Interesting... I don't think any version of Google Authenticator for Android had code/checksum validation. In which version of the Android app did you see the validation feature?

ThomasHabets commented 10 years ago

Comment #2 originally posted by juergen.kremp on 2012-04-04T20:54:22.000Z:

You have a good point here.

In fact it might be that the validation was observed by me only in the iOS version (with which I started playing around with Google Authenticator, and "playing" also means to type in random data to see what it does), and the Andoid version never had it and I only smelled a regression after the "Authenticator --> Google Authenticator" update.

However, in this case what do you think about removing the "2.15 ?" from the title. I think there are Android devices existing without camera, which cannot scan a QR code, so that manual entry is a must, and a typo here would then result in wrong codes. Woudln't checksum validation be a good idea also on Android? A "messaging" mechanism for wrong codes is already present (when you enter a too short key, you get a message).

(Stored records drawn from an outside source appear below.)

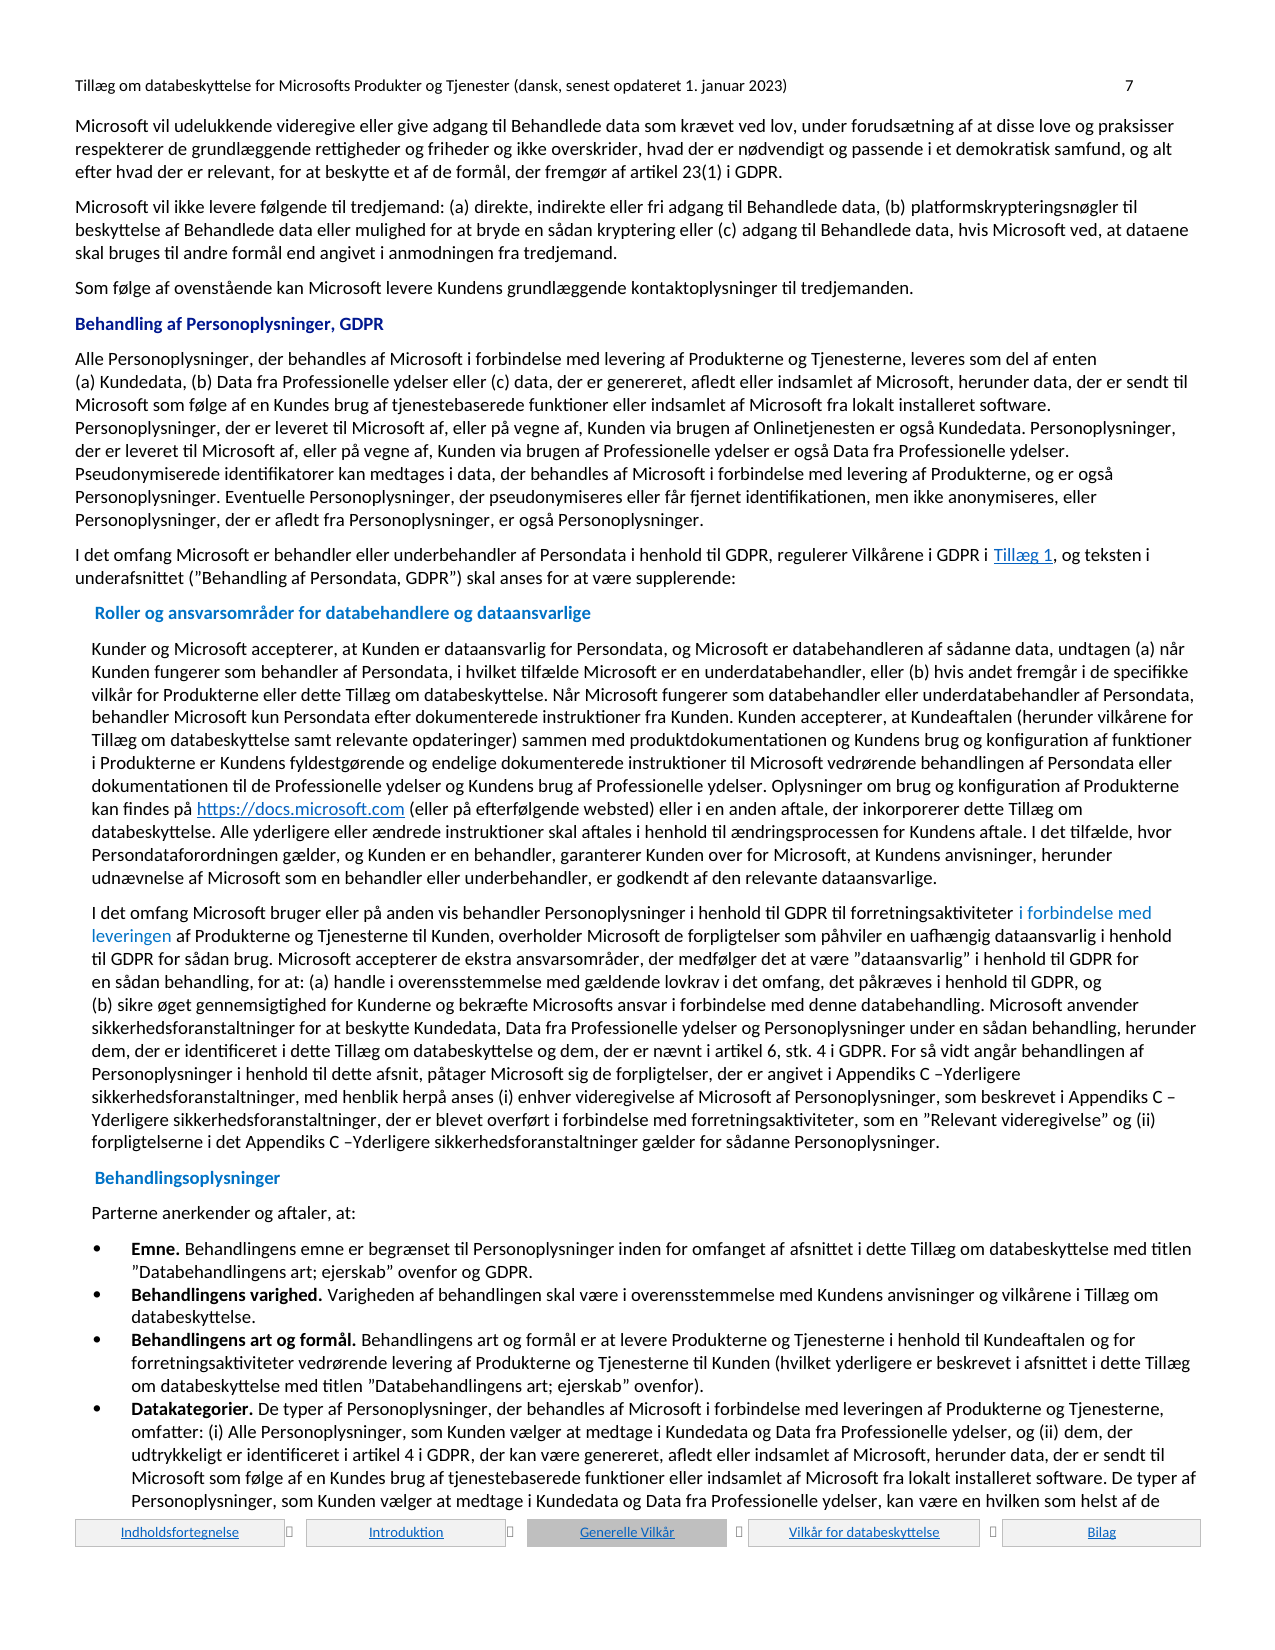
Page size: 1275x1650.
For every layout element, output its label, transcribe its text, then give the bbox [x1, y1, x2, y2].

list Kunder og Microsoft accepterer, at Kunden er dataansvarlig for Persondata, og Microsoft er databehandleren af sådanne data, undtagen (a) når Kunden fungerer som behandler af Persondata, i hvilket tilfælde Microsoft er en underdatabehandler, eller (b) hvis andet fremgår i de specifikke vilkår for Produkterne eller dette Tillæg om databeskyttelse. Når Microsoft fungerer som databehandler eller underdatabehandler af Persondata, behandler Microsoft kun Persondata efter dokumenterede instruktioner fra Kunden. Kunden accepterer, at Kundeaftalen (herunder vilkårene for Tillæg om databeskyttelse samt relevante opdateringer) sammen med produktdokumentationen og Kundens brug og konfiguration af funktioner i Produkterne er Kundens fyldestgørende og endelige dokumenterede instruktioner til Microsoft vedrørende behandlingen af Persondata eller dokumentationen til de Professionelle ydelser og Kundens brug af Professionelle ydelser. Oplysninger om brug og konfiguration af Produkterne kan findes på https://docs.microsoft.com (eller på efterfølgende websted) eller i en anden aftale, der inkorporerer dette Tillæg om databeskyttelse. Alle yderligere eller ændrede instruktioner skal aftales i henhold til ændringsprocessen for Kundens aftale. I det tilfælde, hvor Persondataforordningen gælder, og Kunden er en behandler, garanterer Kunden over for Microsoft, at Kundens anvisninger, herunder udnævnelse af Microsoft som en behandler eller underbehandler, er godkendt af den relevante dataansvarlige. [91, 637, 1200, 889]
list Behandlingens varighed. Varigheden af behandlingen skal være i overensstemmelse med Kundens anvisninger og vilkårene i Tillæg om databeskyttelse. [94, 1283, 1200, 1329]
list Behandlingsoplysninger [94, 1166, 1200, 1189]
subtitle Behandling af Personoplysninger, GDPR [75, 312, 1200, 335]
list Roller og ansvarsområder for databehandlere og dataansvarlige [94, 602, 1200, 624]
list Emne. Behandlingens emne er begrænset til Personoplysninger inden for omfanget af afsnittet i dette Tillæg om databeskyttelse med titlen ”Databehandlingens art; ejerskab” ovenfor og GDPR. [94, 1237, 1200, 1283]
list Alle Personoplysninger, der behandles af Microsoft i forbindelse med levering af Produkterne og Tjenesterne, leveres som del af enten (a) Kundedata, (b) Data fra Professionelle ydelser eller (c) data, der er genereret, afledt eller indsamlet af Microsoft, herunder data, der er sendt til Microsoft som følge af en Kundes brug af tjenestebaserede funktioner eller indsamlet af Microsoft fra lokalt installeret software. Personoplysninger, der er leveret til Microsoft af, eller på vegne af, Kunden via brugen af Onlinetjenesten er også Kundedata. Personoplysninger, der er leveret til Microsoft af, eller på vegne af, Kunden via brugen af Professionelle ydelser er også Data fra Professionelle ydelser. Pseudonymiserede identifikatorer kan medtages i data, der behandles af Microsoft i forbindelse med levering af Produkterne, og er også Personoplysninger. Eventuelle Personoplysninger, der pseudonymiseres eller får fjernet identifikationen, men ikke anonymiseres, eller Personoplysninger, der er afledt fra Personoplysninger, er også Personoplysninger. [75, 347, 1200, 531]
list Microsoft vil ikke levere følgende til tredjemand: (a) direkte, indirekte eller fri adgang til Behandlede data, (b) platformskrypteringsnøgler til beskyttelse af Behandlede data eller mulighed for at bryde en sådan kryptering eller (c) adgang til Behandlede data, hvis Microsoft ved, at dataene skal bruges til andre formål end angivet i anmodningen fra tredjemand. [75, 195, 1200, 264]
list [94, 1397, 1200, 1512]
list I det omfang Microsoft er behandler eller underbehandler af Persondata i henhold til GDPR, regulerer Vilkårene i GDPR i Tillæg 1, og teksten i underafsnittet (”Behandling af Persondata, GDPR”) skal anses for at være supplerende: [75, 543, 1200, 589]
list Behandlingens art og formål. Behandlingens art og formål er at levere Produkterne og Tjenesterne i henhold til Kundeaftalen og for forretningsaktiviteter vedrørende levering af Produkterne og Tjenesterne til Kunden (hvilket yderligere er beskrevet i afsnittet i dette Tillæg om databeskyttelse med titlen ”Databehandlingens art; ejerskab” ovenfor). [94, 1329, 1200, 1397]
list Microsoft vil udelukkende videregive eller give adgang til Behandlede data som krævet ved lov, under forudsætning af at disse love og praksisser respekterer de grundlæggende rettigheder og friheder og ikke overskrider, hvad der er nødvendigt og passende i et demokratisk samfund, og alt efter hvad der er relevant, for at beskytte et af de formål, der fremgør af artikel 23(1) i GDPR. [75, 114, 1200, 183]
list I det omfang Microsoft bruger eller på anden vis behandler Personoplysninger i henhold til GDPR til forretningsaktiviteter i forbindelse med leveringen af Produkterne og Tjenesterne til Kunden, overholder Microsoft de forpligtelser som påhviler en uafhængig dataansvarlig i henhold til GDPR for sådan brug. Microsoft accepterer de ekstra ansvarsområder, der medfølger det at være ”dataansvarlig” i henhold til GDPR for en sådan behandling, for at: (a) handle i overensstemmelse med gældende lovkrav i det omfang, det påkræves i henhold til GDPR, og (b) sikre øget gennemsigtighed for Kunderne og bekræfte Microsofts ansvar i forbindelse med denne databehandling. Microsoft anvender sikkerhedsforanstaltninger for at beskytte Kundedata, Data fra Professionelle ydelser og Personoplysninger under en sådan behandling, herunder dem, der er identificeret i dette Tillæg om databeskyttelse og dem, der er nævnt i artikel 6, stk. 4 i GDPR. For så vidt angår behandlingen af Personoplysninger i henhold til dette afsnit, påtager Microsoft sig de forpligtelser, der er angivet i Appendiks C –Yderligere sikkerhedsforanstaltninger, med henblik herpå anses (i) enhver videregivelse af Microsoft af Personoplysninger, som beskrevet i Appendiks C –Yderligere sikkerhedsforanstaltninger, der er blevet overført i forbindelse med forretningsaktiviteter, som en ”Relevant videregivelse” og (ii) forpligtelserne i det Appendiks C –Yderligere sikkerhedsforanstaltninger gælder for sådanne Personoplysninger. [91, 902, 1200, 1154]
list Som følge af ovenstående kan Microsoft levere Kundens grundlæggende kontaktoplysninger til tredjemanden. [75, 277, 1200, 299]
list Parterne anerkender og aftaler, at: [91, 1202, 1200, 1224]
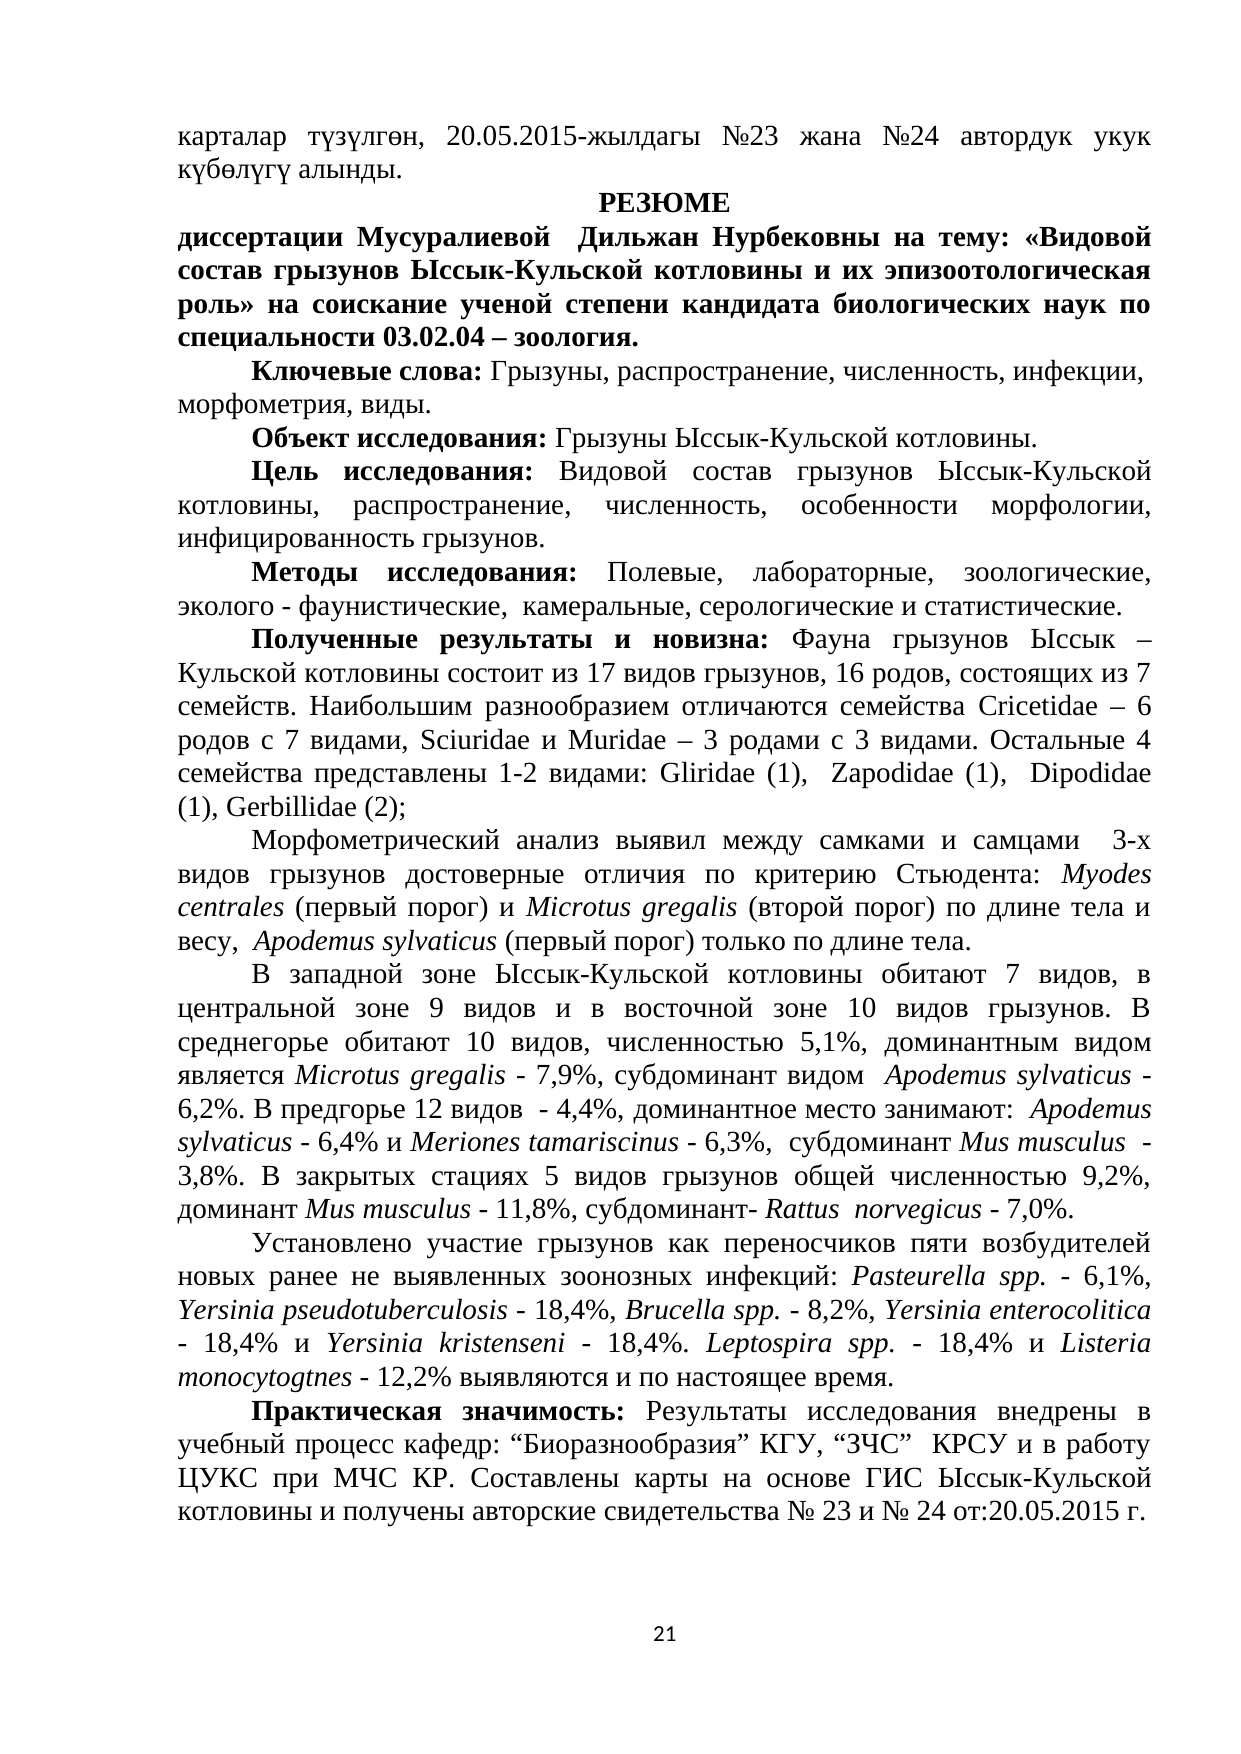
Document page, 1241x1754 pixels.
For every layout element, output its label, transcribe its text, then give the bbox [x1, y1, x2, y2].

text Установлено участие грызунов как переносчиков пяти возбудителей новых ранее не выявленных зоонозных инфекций: Pasteurella spp. - 6,1%, Yersinia pseudotuberculosis - 18,4%, Brucella spp. - 8,2%, Yersinia enterocolitica - 18,4% и Yersinia kristenseni - 18,4%. Leptospirа spp. - 18,4% и Listeria monocytogtnes - 12,2% выявляются и по настоящее время. [177, 1225, 1152, 1393]
text Цель исследования: Видовой состав грызунов Ыссык-Кульской котловины, распространение, численность, особенности морфологии, инфицированность грызунов. [177, 453, 1152, 554]
text диссертации Мусуралиевой Дильжан Нурбековны на тему: «Видовой состав грызунов Ыссык-Кульской котловины и их эпизоотологическая роль» на соискание ученой степени кандидата биологических наук по специальности 03.02.04 – зоология. [177, 219, 1152, 353]
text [177, 118, 1152, 185]
text Объект исследования: Грызуны Ыссык-Кульской котловины. [177, 420, 1152, 453]
text Практическая значимость: Результаты исследования внедрены в учебный процесс кафедр: “Биоразнообразия” КГУ, “ЗЧС” КРСУ и в работу ЦУКС при МЧС КР. Составлены карты на основе ГИС Ыссык-Кульской котловины и получены авторские свидетельства № 23 и № 24 от:20.05.2015 г. [177, 1393, 1152, 1527]
text Методы исследования: Полевые, лабораторные, зоологические, эколого - фаунистические, камеральные, серологические и статистические. [177, 554, 1152, 621]
list Морфометрический анализ выявил между самками и самцами 3-х видов грызунов достоверные отличия по критерию Стьюдента: Myodes centrales (первый порог) и Microtus gregalis (второй порог) по длине тела и весу, Apodemus sylvaticus (первый порог) только по длине тела. [177, 822, 1152, 957]
list Полученные результаты и новизна: Фауна грызунов Ыссык – Кульской котловины состоит из 17 видов грызунов, 16 родов, состоящих из 7 семейств. Наибольшим разнообразием отличаются семейства Cricetidae – 6 родов с 7 видами, Sciuridae и Muridae – 3 родами с 3 видами. Остальные 4 семейства представлены 1-2 видами: Gliridae (1), Zapodidae (1), Dipodidae (1), Gerbillidae (2); [177, 621, 1152, 822]
list В западной зоне Ыссык-Кульской котловины обитают 7 видов, в центральной зоне 9 видов и в восточной зоне 10 видов грызунов. В среднегорье обитают 10 видов, численностью 5,1%, доминантным видом является Microtus gregalis - 7,9%, субдоминант видом Apodemus sylvaticus - 6,2%. В предгорье 12 видов - 4,4%, доминантное место занимают: Apodemus sylvaticus - 6,4% и Meriones tamariscinus - 6,3%, субдоминант Mus musculus - 3,8%. В закрытых стациях 5 видов грызунов общей численностью 9,2%, доминант Mus musculus - 11,8%, субдоминант- Rattus nоrvegicus - 7,0%. [177, 957, 1152, 1225]
text Ключевые слова: Грызуны, распространение, численность, инфекции, морфометрия, виды. [177, 353, 1152, 420]
list РЕЗЮМЕ [177, 185, 1152, 219]
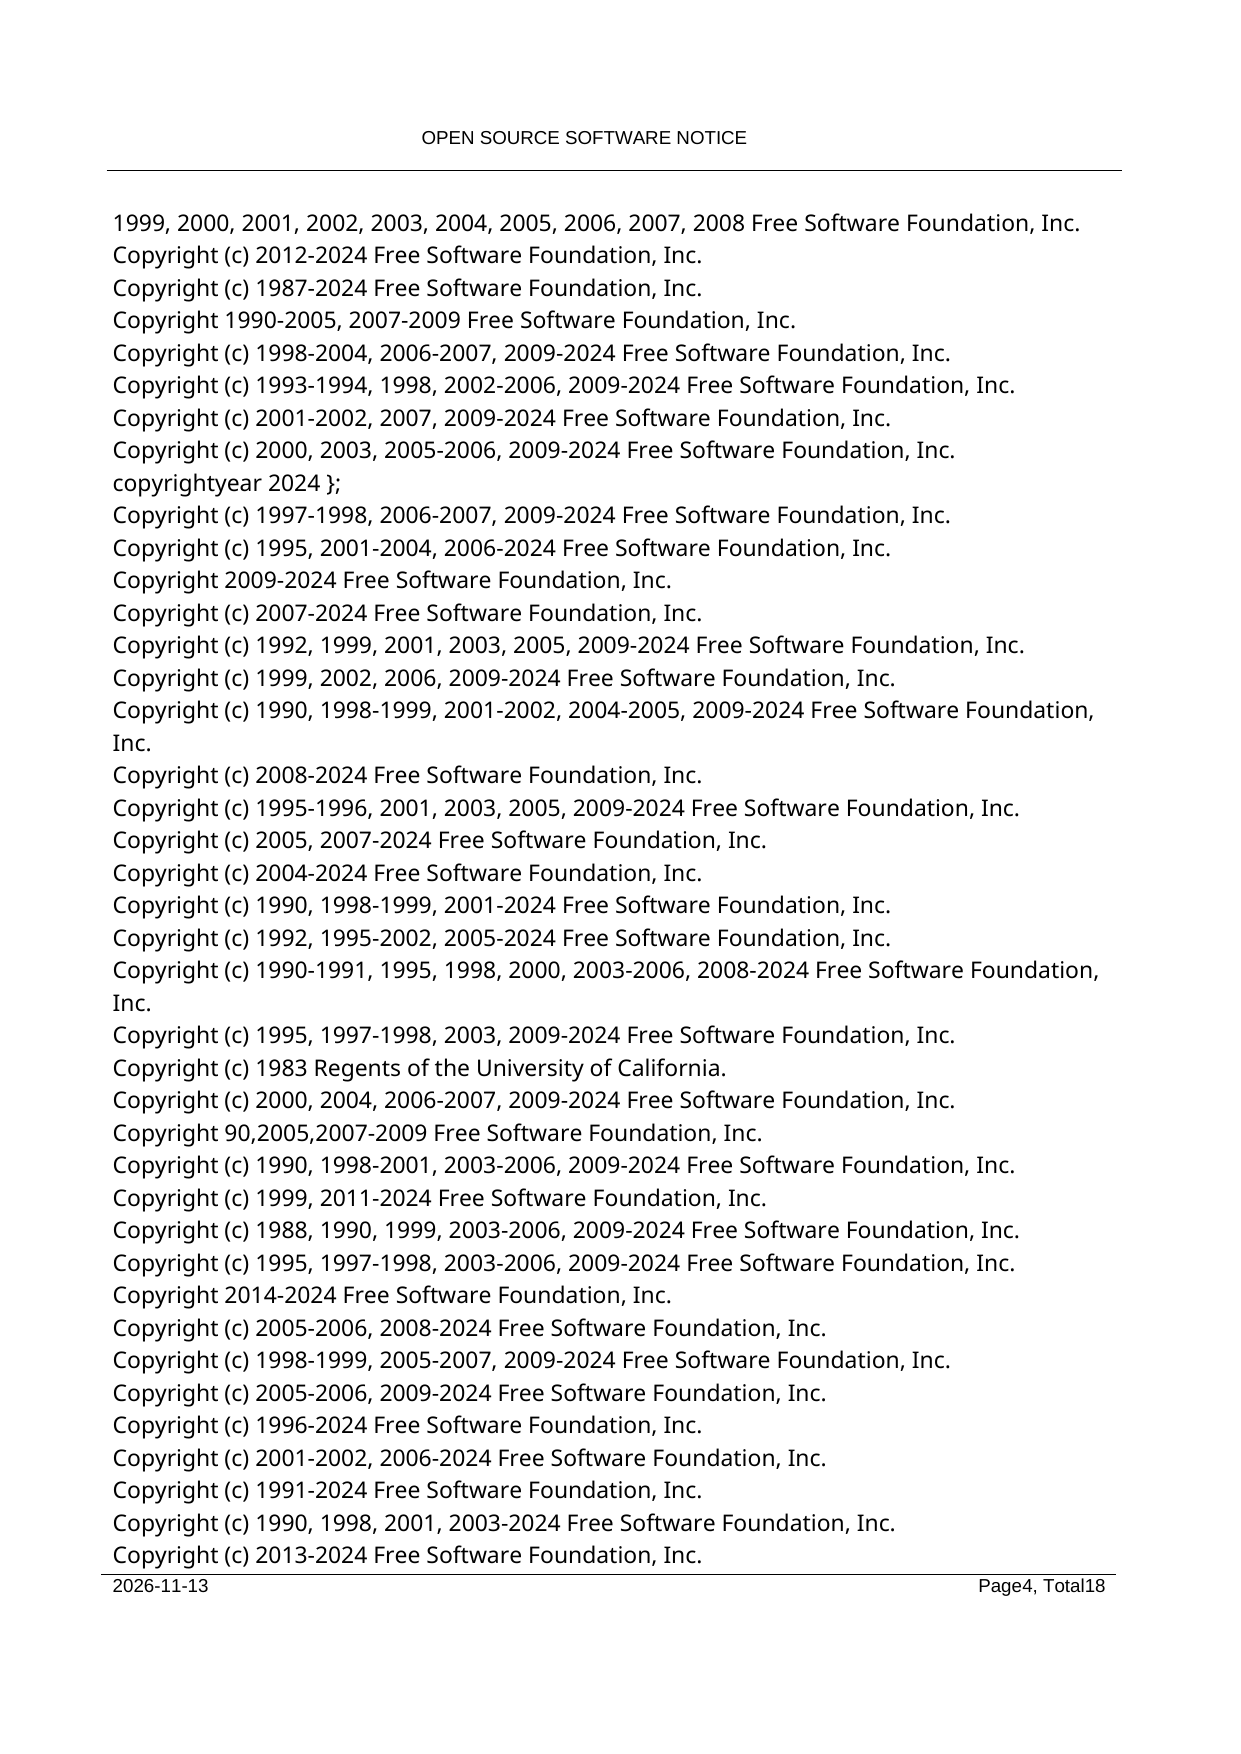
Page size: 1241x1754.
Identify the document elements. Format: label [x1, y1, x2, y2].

text [112, 206, 1128, 1571]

ThomasHabets commented 10 years ago

Comment #3 originally posted by klyubin@google.com on 2012-04-04T21:46:05.000Z:

Thanks! I don't think the iOS Authenticator performs checksum validation either. This is because there is no checksum included in the keys that these apps handle (see RFC 6238 -- http://tools.ietf.org/html/rfc6238). Perhaps the difference in behavior can be explained by a different minimum key lengths required by the two apps? The Android app requires a minimum of 80 bits which is 16 characters (the key is base32 encoded).

Your suggestion for adding some checksum is a good one and it's probably a good idea to file a feature request.

ThomasHabets commented 10 years ago

Comment #4 originally posted by juergen.kremp on 2012-04-05T07:38:45.000Z:

And again you got me.

After careful review of the Google Authenticator on iOS and Android I admit that what I interpreted as "checksum validation" in fact was just a length check for the start code.

On iOS, the start code must be exactly 16 characters, otherwise I get the "Invalid code" message.

On Android, the start code must be at least 16 characters. Longer codes are accepted. However, codes with an odd length yield the same authentication codes as the start code where you remove the last position in the start code.

As no checksum validation ever existed, you can close the ticket. Thanks for your support.

ThomasHabets commented 10 years ago

Comment #5 originally posted by klyubin@google.com on 2012-04-05T09:57:28.000Z:

You're welcome! When decoding the base32-encoded secret we do indeed drop any last bits that don't form a full byte.